Der staatlichen Nachrichtenagentur Ria Nowosti zufolge blockierte die russische Medienbehörde für Bewohner Russlands den Zugang zu mehrere Nachrichten-Webseiten, darunter die Deutsche Welle, die britische BBC, Voice of America, Radio Free Europe/Radio Liberty sowie die lettische Webseite Meduza. Auch Facebook wurde am Abend gesperrt – offiziell als Reaktion darauf, dass das soziale Netzwerk russische Medienseiten ausgeblendet hatte.

Für ausländische Berichterstatter in Russland, bedeutet die Gesetzesänderung, dass sie möglicherweise im Gefängnis landen, wenn sie ihren journalistischen Aufgaben nachkommen. Moskau-Korrespondent Krisai macht sich keine Illusionen:

Oswald Klotz, Präsident des Österreichischen Journalist*innen Clubs, spricht von einem „ungeheuerlichen Anschlag auf die Presse- und Medienfreiheit“. Ähnlich lautend die JournalistInnengewerkschaft, die durch die Gesetzesänderungen praktisch „ein Verbot journalistischer Arbeit auch für Korrespondenten österreichischer Medien“ umgesetzt sieht.

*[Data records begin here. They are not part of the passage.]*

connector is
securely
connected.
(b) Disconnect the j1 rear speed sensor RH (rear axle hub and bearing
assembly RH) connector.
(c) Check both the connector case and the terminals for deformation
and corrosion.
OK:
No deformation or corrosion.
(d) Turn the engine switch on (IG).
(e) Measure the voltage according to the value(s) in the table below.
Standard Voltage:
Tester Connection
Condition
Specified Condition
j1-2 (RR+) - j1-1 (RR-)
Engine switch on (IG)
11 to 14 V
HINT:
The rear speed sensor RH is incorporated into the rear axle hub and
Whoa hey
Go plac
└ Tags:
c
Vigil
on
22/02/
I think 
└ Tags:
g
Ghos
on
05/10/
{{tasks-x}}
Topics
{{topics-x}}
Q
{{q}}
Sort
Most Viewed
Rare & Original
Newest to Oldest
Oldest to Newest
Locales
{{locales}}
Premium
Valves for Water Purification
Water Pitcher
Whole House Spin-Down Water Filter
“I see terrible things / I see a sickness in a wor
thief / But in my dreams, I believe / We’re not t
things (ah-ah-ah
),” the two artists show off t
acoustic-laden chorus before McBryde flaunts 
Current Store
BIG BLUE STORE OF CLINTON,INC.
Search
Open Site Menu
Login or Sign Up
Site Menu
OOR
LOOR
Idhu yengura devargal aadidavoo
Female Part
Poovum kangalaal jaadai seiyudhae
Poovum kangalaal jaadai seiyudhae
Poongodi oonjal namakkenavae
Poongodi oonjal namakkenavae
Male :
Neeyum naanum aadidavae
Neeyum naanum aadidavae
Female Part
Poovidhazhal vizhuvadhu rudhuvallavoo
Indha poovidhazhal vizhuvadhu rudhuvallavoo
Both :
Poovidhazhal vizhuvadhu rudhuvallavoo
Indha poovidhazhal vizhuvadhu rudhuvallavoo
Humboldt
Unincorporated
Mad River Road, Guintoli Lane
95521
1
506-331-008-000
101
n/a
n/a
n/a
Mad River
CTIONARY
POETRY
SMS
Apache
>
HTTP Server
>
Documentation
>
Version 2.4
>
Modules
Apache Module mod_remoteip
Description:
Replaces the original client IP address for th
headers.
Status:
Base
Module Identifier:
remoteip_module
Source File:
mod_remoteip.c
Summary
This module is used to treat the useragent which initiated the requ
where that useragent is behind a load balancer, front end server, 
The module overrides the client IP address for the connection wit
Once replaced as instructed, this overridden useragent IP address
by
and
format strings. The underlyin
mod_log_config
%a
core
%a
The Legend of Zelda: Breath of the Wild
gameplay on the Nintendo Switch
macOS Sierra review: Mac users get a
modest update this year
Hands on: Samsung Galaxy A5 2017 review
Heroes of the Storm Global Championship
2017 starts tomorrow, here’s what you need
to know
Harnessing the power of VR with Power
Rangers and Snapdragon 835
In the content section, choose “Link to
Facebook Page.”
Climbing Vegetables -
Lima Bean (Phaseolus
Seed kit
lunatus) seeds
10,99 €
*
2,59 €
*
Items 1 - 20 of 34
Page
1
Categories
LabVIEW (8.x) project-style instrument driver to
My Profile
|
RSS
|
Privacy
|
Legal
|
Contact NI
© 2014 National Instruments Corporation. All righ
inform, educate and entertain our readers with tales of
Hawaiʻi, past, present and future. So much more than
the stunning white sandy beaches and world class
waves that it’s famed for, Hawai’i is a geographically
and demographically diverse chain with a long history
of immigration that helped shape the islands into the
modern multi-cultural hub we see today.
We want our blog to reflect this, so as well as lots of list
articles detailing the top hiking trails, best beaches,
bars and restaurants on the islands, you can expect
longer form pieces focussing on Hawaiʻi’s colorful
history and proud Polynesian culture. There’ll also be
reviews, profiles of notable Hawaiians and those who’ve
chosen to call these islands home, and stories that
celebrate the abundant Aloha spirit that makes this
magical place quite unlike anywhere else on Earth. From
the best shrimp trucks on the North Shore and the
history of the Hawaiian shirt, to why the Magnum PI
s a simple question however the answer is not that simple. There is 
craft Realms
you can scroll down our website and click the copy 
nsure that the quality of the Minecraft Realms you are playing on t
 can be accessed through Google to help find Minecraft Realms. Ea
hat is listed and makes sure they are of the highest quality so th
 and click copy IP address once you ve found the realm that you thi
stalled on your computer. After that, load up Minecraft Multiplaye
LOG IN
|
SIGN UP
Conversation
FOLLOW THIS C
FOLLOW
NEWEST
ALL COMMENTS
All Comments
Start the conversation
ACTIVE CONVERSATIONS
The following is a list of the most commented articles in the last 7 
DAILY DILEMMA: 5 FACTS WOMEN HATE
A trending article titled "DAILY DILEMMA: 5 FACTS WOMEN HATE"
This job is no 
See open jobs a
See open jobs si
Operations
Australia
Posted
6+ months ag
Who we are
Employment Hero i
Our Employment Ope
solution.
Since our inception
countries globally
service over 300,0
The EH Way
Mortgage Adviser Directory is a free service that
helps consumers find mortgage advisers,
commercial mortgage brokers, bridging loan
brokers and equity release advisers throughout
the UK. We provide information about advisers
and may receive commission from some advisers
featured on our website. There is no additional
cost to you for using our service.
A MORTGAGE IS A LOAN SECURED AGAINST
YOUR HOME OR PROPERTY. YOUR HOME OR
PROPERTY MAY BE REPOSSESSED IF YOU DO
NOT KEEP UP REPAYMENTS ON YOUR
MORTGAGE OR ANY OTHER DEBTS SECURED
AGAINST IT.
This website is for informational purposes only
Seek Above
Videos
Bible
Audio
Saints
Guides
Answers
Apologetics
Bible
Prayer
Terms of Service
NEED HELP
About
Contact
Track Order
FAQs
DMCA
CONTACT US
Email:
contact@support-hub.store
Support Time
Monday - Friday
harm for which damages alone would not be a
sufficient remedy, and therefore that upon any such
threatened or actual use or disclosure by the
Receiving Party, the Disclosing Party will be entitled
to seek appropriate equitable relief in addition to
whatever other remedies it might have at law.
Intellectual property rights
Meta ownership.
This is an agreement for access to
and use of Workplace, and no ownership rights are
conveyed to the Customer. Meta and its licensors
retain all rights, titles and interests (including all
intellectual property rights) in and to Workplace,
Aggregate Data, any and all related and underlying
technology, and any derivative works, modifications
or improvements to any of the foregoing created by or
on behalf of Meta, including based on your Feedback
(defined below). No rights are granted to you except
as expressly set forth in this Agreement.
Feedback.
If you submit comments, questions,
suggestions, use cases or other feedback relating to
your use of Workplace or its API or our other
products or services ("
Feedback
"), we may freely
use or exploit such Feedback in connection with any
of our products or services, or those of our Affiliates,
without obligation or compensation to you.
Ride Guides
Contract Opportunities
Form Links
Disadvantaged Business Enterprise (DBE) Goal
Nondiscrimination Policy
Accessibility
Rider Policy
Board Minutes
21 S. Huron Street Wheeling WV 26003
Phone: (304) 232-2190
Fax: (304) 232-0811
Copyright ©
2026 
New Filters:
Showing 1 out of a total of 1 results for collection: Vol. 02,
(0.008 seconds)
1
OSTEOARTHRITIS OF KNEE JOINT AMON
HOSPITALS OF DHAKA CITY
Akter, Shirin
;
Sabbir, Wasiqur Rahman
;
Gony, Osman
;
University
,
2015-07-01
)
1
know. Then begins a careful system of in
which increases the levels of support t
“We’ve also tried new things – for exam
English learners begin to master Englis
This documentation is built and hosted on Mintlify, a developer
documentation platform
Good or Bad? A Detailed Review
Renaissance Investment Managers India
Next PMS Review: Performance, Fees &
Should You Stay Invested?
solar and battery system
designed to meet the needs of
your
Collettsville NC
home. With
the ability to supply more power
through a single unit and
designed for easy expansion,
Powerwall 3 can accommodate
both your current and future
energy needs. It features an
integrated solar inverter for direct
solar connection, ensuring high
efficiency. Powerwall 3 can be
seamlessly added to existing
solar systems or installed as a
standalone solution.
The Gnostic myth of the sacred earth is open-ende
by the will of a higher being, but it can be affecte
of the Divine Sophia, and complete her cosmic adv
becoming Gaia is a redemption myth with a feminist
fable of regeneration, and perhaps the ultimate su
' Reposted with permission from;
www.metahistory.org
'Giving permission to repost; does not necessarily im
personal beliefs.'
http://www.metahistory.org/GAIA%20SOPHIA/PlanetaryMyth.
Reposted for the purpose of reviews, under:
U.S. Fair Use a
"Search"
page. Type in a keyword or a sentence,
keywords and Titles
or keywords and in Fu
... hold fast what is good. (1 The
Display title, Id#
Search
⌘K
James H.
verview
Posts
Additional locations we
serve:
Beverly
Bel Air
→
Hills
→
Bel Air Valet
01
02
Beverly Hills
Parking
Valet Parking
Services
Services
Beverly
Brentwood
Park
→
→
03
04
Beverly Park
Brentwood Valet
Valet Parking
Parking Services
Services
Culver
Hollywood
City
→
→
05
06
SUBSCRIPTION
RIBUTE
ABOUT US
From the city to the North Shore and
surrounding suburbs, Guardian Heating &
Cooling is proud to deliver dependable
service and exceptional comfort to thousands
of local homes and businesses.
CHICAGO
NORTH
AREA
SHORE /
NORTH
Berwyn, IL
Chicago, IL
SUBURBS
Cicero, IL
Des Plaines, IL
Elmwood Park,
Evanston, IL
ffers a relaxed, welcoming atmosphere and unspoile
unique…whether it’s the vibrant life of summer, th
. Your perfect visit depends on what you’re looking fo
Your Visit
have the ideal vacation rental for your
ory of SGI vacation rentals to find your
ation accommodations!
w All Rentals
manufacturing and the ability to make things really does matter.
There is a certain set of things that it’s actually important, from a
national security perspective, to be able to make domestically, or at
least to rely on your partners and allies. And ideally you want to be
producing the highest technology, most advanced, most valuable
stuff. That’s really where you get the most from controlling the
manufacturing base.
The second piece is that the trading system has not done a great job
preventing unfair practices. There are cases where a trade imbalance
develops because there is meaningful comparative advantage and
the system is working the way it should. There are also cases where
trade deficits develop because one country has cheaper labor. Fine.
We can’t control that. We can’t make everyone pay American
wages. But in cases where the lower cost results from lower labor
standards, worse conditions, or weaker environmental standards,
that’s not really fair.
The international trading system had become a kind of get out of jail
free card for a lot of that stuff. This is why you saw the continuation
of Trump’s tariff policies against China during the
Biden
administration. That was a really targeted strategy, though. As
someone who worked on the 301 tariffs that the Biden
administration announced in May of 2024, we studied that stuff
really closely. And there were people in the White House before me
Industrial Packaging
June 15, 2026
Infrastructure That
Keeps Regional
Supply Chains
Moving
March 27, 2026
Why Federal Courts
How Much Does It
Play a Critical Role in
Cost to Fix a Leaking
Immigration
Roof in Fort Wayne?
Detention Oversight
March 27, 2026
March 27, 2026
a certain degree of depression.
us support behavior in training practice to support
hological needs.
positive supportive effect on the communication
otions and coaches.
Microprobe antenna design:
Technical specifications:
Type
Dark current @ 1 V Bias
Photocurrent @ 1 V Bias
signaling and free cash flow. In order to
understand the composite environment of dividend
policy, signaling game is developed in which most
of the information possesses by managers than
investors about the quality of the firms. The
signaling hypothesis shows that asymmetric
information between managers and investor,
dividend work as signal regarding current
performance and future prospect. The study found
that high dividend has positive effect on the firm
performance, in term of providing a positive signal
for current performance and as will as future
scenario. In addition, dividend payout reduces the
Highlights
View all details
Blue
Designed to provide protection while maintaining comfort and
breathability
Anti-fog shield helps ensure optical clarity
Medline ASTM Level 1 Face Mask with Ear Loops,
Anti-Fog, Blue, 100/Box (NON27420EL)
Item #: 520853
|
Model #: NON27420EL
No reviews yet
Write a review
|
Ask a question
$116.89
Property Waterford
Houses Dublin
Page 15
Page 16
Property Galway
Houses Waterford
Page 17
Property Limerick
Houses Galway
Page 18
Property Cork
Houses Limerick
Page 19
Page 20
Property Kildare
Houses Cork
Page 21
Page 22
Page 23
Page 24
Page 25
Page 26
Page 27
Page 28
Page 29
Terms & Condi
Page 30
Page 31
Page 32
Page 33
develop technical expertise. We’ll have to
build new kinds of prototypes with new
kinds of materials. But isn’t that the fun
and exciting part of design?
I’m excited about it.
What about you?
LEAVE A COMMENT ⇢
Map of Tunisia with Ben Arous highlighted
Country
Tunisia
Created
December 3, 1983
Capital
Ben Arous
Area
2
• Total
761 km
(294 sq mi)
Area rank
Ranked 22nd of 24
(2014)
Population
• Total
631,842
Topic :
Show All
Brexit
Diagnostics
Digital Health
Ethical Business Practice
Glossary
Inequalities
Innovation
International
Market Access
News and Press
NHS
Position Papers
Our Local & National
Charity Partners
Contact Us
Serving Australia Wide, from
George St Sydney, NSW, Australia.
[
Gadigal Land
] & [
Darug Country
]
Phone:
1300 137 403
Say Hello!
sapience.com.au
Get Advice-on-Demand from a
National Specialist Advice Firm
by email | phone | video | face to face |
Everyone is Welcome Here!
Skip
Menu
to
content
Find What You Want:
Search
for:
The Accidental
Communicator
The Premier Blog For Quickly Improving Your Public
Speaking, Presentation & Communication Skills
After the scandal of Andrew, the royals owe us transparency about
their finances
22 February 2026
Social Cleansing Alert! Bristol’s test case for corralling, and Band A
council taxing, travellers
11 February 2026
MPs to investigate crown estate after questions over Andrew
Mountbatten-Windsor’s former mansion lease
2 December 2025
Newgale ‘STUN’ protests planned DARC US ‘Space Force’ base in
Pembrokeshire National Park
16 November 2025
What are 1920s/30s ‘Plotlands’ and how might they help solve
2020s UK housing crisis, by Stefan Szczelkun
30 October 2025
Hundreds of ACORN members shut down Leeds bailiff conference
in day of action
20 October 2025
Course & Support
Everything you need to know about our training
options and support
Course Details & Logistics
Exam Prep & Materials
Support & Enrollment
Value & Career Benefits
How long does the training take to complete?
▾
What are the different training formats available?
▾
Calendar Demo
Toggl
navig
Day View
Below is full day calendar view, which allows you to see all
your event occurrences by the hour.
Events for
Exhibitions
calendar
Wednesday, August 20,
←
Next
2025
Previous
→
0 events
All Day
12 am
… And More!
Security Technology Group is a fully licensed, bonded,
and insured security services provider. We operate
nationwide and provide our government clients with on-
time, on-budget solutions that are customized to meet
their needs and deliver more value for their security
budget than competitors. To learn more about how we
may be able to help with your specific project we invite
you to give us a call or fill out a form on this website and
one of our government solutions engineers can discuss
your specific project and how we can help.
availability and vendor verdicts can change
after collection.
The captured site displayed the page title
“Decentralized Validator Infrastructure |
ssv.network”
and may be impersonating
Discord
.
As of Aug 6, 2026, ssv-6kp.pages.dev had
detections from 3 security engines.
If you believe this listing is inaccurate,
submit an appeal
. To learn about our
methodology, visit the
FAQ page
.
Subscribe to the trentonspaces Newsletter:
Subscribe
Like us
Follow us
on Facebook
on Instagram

"Russland bekämpft Journalisten"

Ins Ausland geflüchtet ist mittlerweile Tichon Dsjadko, Chefredakteur von TV Doschd, das bis zu seiner Schließung vor wenigen Tagen einer der letzten unabhängigen TV-Sender Russlands war. „Die Situation ist total anders als das, was wir in den letzten 20, 30 Jahren in Russland erlebt haben. Russland hat in der Ukraine einen Krieg angefangen. Russland bekämpft die Zivilgesellschaft und Journalisten“, erklärte Dsjadko gegenüber den ARD-„Tagesthemen“.

Seine Erwartungen an die russische Zukunft sind düster: „Die Unterdrückung wird immer schlimmer. Es wird kein politisches Leben mehr geben, es wird keine unabhängigen Diskussionen mehr geben“, sagte der 34-Jährige.

Offen blieb, ob und wie die russische Gesellschaft auf die Einschränkungen der Presse und die Verschärfung des Klimas reagieren würde. Der inhaftierte Putin-Kritiker Alexej Nawalny rief erneut zu Protesten gegen den Krieg in der Ukraine am kommenden Sonntag auf. Er warb in seinem Blog dafür, die Angst vor der Teilnahme an Kundgebungen zu überwinden.